» **WHAT THE TASK ASKS**
Render every line of the material below as one string in a JSON list, with one string for each line, and omit any blank lines.

» **AVAILABLE RECORDS**
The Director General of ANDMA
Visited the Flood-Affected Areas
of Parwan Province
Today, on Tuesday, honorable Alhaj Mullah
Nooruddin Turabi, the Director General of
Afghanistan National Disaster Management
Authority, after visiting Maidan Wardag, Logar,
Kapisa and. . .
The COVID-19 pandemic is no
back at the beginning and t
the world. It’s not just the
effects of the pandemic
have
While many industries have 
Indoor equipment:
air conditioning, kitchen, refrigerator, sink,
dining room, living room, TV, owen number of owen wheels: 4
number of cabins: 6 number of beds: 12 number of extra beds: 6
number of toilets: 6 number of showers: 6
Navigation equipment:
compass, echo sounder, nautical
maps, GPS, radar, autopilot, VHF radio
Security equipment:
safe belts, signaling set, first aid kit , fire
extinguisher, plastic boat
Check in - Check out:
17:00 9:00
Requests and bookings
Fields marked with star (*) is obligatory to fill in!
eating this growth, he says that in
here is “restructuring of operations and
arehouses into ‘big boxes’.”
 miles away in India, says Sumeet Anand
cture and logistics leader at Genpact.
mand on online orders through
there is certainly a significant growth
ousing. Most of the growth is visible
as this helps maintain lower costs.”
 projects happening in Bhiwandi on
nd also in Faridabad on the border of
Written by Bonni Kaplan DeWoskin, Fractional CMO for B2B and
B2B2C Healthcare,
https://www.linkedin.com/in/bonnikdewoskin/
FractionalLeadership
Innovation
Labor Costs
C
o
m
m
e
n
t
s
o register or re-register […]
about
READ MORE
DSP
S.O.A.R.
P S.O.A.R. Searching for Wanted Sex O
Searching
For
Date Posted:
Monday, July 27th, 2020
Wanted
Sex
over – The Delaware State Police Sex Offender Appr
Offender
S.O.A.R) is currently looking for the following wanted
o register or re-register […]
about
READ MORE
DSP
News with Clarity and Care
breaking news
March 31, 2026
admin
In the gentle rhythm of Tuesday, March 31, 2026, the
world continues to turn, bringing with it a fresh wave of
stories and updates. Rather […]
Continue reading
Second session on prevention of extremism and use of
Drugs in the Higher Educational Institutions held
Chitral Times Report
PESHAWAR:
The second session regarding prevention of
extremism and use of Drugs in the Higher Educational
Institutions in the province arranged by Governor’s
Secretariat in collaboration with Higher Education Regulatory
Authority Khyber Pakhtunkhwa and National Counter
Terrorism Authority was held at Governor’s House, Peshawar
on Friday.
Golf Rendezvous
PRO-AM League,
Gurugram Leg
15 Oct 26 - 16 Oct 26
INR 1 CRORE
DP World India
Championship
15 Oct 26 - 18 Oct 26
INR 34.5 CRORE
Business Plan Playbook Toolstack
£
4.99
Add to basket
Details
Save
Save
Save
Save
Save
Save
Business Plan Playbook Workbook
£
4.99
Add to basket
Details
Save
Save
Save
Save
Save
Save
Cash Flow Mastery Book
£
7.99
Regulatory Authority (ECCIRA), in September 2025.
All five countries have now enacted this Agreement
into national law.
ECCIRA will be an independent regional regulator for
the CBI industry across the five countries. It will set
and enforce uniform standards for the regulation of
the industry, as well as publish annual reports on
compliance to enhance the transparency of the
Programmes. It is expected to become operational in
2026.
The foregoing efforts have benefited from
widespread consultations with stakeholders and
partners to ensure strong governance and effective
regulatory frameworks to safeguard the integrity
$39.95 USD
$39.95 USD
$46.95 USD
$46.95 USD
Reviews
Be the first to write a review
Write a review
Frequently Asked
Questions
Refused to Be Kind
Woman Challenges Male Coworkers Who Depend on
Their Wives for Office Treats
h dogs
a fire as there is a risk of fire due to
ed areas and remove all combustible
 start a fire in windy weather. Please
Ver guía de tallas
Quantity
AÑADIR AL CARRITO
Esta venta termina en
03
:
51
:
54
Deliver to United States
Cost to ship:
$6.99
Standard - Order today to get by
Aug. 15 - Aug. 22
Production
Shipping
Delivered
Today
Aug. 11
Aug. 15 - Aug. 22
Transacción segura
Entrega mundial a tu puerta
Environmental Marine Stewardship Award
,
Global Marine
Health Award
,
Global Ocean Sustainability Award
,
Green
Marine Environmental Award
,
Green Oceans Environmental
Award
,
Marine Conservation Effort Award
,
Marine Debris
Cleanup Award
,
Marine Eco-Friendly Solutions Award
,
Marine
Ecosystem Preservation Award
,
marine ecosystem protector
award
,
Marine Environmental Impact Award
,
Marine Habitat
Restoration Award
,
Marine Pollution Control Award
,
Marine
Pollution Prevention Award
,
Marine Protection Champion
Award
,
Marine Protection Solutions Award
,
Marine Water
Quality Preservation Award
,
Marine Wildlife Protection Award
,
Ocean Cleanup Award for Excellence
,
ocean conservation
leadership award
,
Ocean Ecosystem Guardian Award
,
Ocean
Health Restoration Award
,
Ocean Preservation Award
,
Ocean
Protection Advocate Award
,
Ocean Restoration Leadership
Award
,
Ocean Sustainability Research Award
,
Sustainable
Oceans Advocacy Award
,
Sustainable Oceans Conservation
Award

» **EXERCISE ANSWER**
[
  "The Director General of ANDMA",
  "Visited the Flood-Affected Areas",
  "of Parwan Province",
  "Today, on Tuesday, honorable Alhaj Mullah",
  "Nooruddin Turabi, the Director General of",
  "Afghanistan National Disaster Management",
  "Authority, after visiting Maidan Wardag, Logar,",
  "Kapisa and. . .",
  "The COVID-19 pandemic is no",
  "back at the beginning and t",
  "the world. It’s not just the",
  "effects of the pandemic",
  "have",
  "While many industries have ",
  "Indoor equipment:",
  "air conditioning, kitchen, refrigerator, sink,",
  "dining room, living room, TV, owen number of owen wheels: 4",
  "number of cabins: 6 number of beds: 12 number of extra beds: 6",
  "number of toilets: 6 number of showers: 6",
  "Navigation equipment:",
  "compass, echo sounder, nautical",
  "maps, GPS, radar, autopilot, VHF radio",
  "Security equipment:",
  "safe belts, signaling set, first aid kit , fire",
  "extinguisher, plastic boat",
  "Check in - Check out:",
  "17:00 9:00",
  "Requests and bookings",
  "Fields marked with star (*) is obligatory to fill in!",
  "eating this growth, he says that in",
  "here is “restructuring of operations and",
  "arehouses into ‘big boxes’.”",
  " miles away in India, says Sumeet Anand",
  "cture and logistics leader at Genpact.",
  "mand on online orders through",
  "there is certainly a significant growth",
  "ousing. Most of the growth is visible",
  "as this helps maintain lower costs.”",
  " projects happening in Bhiwandi on",
  "nd also in Faridabad on the border of",
  "Written by Bonni Kaplan DeWoskin, Fractional CMO for B2B and",
  "B2B2C Healthcare,",
  "https://www.linkedin.com/in/bonnikdewoskin/",
  "FractionalLeadership",
  "Innovation",
  "Labor Costs",
  "C",
  "o",
  "m",
  "m",
  "e",
  "n",
  "t",
  "s",
  "o register or re-register […]",
  "about",
  "READ MORE",
  "DSP",
  "S.O.A.R.",
  "P S.O.A.R. Searching for Wanted Sex O",
  "Searching",
  "For",
  "Date Posted:",
  "Monday, July 27th, 2020",
  "Wanted",
  "Sex",
  "over – The Delaware State Police Sex Offender Appr",
  "Offender",
  "S.O.A.R) is currently looking for the following wanted",
  "o register or re-register […]",
  "about",
  "READ MORE",
  "DSP",
  "News with Clarity and Care",
  "breaking news",
  "March 31, 2026",
  "admin",
  "In the gentle rhythm of Tuesday, March 31, 2026, the",
  "world continues to turn, bringing with it a fresh wave of",
  "stories and updates. Rather […]",
  "Continue reading",
  "Second session on prevention of extremism and use of",
  "Drugs in the Higher Educational Institutions held",
  "Chitral Times Report",
  "PESHAWAR:",
  "The second session regarding prevention of",
  "extremism and use of Drugs in the Higher Educational",
  "Institutions in the province arranged by Governor’s",
  "Secretariat in collaboration with Higher Education Regulatory",
  "Authority Khyber Pakhtunkhwa and National Counter",
  "Terrorism Authority was held at Governor’s House, Peshawar",
  "on Friday.",
  "Golf Rendezvous",
  "PRO-AM League,",
  "Gurugram Leg",
  "15 Oct 26 - 16 Oct 26",
  "INR 1 CRORE",
  "DP World India",
  "Championship",
  "15 Oct 26 - 18 Oct 26",
  "INR 34.5 CRORE",
  "Business Plan Playbook Toolstack",
  "£",
  "4.99",
  "Add to basket",
  "Details",
  "Save",
  "Save",
  "Save",
  "Save",
  "Save",
  "Save",
  "Business Plan Playbook Workbook",
  "£",
  "4.99",
  "Add to basket",
  "Details",
  "Save",
  "Save",
  "Save",
  "Save",
  "Save",
  "Save",
  "Cash Flow Mastery Book",
  "£",
  "7.99",
  "Regulatory Authority (ECCIRA), in September 2025.",
  "All five countries have now enacted this Agreement",
  "into national law.",
  "ECCIRA will be an independent regional regulator for",
  "the CBI industry across the five countries. It will set",
  "and enforce uniform standards for the regulation of",
  "the industry, as well as publish annual reports on",
  "compliance to enhance the transparency of the",
  "Programmes. It is expected to become operational in",
  "2026.",
  "The foregoing efforts have benefited from",
  "widespread consultations with stakeholders and",
  "partners to ensure strong governance and effective",
  "regulatory frameworks to safeguard the integrity",
  "$39.95 USD",
  "$39.95 USD",
  "$46.95 USD",
  "$46.95 USD",
  "Reviews",
  "Be the first to write a review",
  "Write a review",
  "Frequently Asked",
  "Questions",
  "Refused to Be Kind",
  "Woman Challenges Male Coworkers Who Depend on",
  "Their Wives for Office Treats",
  "h dogs",
  "a fire as there is a risk of fire due to",
  "ed areas and remove all combustible",
  " start a fire in windy weather. Please",
  "Ver guía de tallas",
  "Quantity",
  "AÑADIR AL CARRITO",
  "Esta venta termina en",
  "03",
  ":",
  "51",
  ":",
  "54",
  "Deliver to United States",
  "Cost to ship:",
  "$6.99",
  "Standard - Order today to get by",
  "Aug. 15 - Aug. 22",
  "Production",
  "Shipping",
  "Delivered",
  "Today",
  "Aug. 11",
  "Aug. 15 - Aug. 22",
  "Transacción segura",
  "Entrega mundial a tu puerta",
  "Environmental Marine Stewardship Award",
  ",",
  "Global Marine",
  "Health Award",
  ",",
  "Global Ocean Sustainability Award",
  ",",
  "Green",
  "Marine Environmental Award",
  ",",
  "Green Oceans Environmental",
  "Award",
  ",",
  "Marine Conservation Effort Award",
  ",",
  "Marine Debris",
  "Cleanup Award",
  ",",
  "Marine Eco-Friendly Solutions Award",
  ",",
  "Marine",
  "Ecosystem Preservation Award",
  ",",
  "marine ecosystem protector",
  "award",
  ",",
  "Marine Environmental Impact Award",
  ",",
  "Marine Habitat",
  "Restoration Award",
  ",",
  "Marine Pollution Control Award",
  ",",
  "Marine",
  "Pollution Prevention Award",
  ",",
  "Marine Protection Champion",
  "Award",
  ",",
  "Marine Protection Solutions Award",
  ",",
  "Marine Water",
  "Quality Preservation Award",
  ",",
  "Marine Wildlife Protection Award",
  ",",
  "Ocean Cleanup Award for Excellence",
  ",",
  "ocean conservation",
  "leadership award",
  ",",
  "Ocean Ecosystem Guardian Award",
  ",",
  "Ocean",
  "Health Restoration Award",
  ",",
  "Ocean Preservation Award",
  ",",
  "Ocean",
  "Protection Advocate Award",
  ",",
  "Ocean Restoration Leadership",
  "Award",
  ",",
  "Ocean Sustainability Research Award",
  ",",
  "Sustainable",
  "Oceans Advocacy Award",
  ",",
  "Sustainable Oceans Conservation",
  "Award"
]